И только после этого стала лихорадочно соображать, а что же на самом деле предложить. Тут мне вспомнился журнал, о котором рассказывал папа. Он выходил давно, назывался «Хочу все знать». Что, если нам создать кружок с таким названием? Есть кружки физический, химический, радиотехнический, всякие там спортивные секции, а вот я, например, ни в каком кружке не состою (вру, в литературном), а знать хочу обо всем. Ведь в каждой отрасли знания так много интересного, время приносит всё новые и новые открытия, и тот из нас, кто занимается чем-либо определенным, может на этом кружке рассказывать другим о достижениях «своей» науки. Седых приготовит сообщение о своей биологии или там генетике, Петряев — о положении в спорте, Цыбин — о достижениях у физиков. Можно и настоящих ученых приглашать.

Все это я выложила ребятам. Им понравилось. Аркус тоже поддержал и процитировал из Тимирязева, что, когда человек знает все о чем-нибудь и что-нибудь обо всем, это признак подлинной культуры.

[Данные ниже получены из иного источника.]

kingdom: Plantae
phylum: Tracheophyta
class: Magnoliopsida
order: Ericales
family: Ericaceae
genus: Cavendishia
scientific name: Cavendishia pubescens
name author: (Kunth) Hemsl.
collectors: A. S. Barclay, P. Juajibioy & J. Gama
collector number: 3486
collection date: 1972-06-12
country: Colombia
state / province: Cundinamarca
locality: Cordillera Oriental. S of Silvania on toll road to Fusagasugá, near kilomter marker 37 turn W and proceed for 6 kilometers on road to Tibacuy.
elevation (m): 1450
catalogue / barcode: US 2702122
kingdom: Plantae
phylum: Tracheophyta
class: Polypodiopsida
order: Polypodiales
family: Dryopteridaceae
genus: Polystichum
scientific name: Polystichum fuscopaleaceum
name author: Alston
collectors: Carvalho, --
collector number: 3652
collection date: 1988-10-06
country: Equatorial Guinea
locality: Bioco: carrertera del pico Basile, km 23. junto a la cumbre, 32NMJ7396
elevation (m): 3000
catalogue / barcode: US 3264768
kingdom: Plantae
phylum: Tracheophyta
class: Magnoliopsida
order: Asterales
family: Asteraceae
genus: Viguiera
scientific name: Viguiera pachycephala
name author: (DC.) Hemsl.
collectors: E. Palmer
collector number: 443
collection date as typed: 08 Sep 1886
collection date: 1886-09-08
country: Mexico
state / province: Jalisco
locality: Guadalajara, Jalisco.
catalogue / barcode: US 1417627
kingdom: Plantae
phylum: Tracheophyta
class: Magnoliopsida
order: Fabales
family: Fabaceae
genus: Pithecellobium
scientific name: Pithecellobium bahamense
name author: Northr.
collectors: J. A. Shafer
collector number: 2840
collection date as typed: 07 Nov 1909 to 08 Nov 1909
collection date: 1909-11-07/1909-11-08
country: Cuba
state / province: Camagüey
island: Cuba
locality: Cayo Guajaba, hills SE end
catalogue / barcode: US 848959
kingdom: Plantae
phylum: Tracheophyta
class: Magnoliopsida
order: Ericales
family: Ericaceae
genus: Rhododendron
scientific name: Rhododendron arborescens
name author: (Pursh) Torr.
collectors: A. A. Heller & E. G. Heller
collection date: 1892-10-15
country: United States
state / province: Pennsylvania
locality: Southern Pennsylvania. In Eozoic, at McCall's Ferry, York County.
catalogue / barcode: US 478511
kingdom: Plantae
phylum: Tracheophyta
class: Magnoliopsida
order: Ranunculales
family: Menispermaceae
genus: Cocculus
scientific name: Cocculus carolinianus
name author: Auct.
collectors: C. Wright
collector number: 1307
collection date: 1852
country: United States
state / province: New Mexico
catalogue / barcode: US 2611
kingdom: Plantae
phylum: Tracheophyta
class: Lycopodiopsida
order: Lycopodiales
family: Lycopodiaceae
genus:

Ребята разговорились, стали предлагать разные темы для занятий кружка, поспорили о его названии. Организовать кружок поручили Даниилу Седых, Саше Петряеву и Миле Цапкиной.

По-моему, может получиться интересно. Во всяком случае, этого хочется. И все же от собрания осталась неудовлетворенность. Сидели двадцать восемь лбов, думали (а может, и не думали?) и ничего, кроме этого кружка, придумать не могли. Наверное, я действительно никудышный комсорг: не могу ни зажечь ребят, ни направить их энергию в нужное русло. Правда, энергии-то я и не замечаю особенной. Или плохо, невнимательно смотрю?

Мне кажется, это не только в нашем классе такой затор. Пожалуй, во всей школе. Не очень-то заметны у нас комсомольцы. Собрания наши — обычные классные собрания, только называются комсомольскими. Все ребята в классе комсомольцы, и это высокое звание для многих перестало быть высоким. Словно подразумевается, что если ты переходишь в старшие классы и ты не моральный урод, то обязательно и как бы автоматически тебя принимают в комсомол. А если подходить к приему построже? Тогда, скажем, в нашем классе членами организации были бы не все, а только самые лучшие, самые активные, передовые, человек десять — пятнадцать. Получилась бы группа вожаков, заводил; мы бы чувствовали, что на нас лежит особая ответственность, что мы как бы авангард. Тогда бы и сами подтянулись, и другие смотрели бы на нас так: это не просто ученики 9-го «Б», это — комсомольцы!

Или я путаю? Но, чувствую, что-то у нас не так, надо как-то по-иному браться за дело, встряхнуться самой и встряхнуть всех.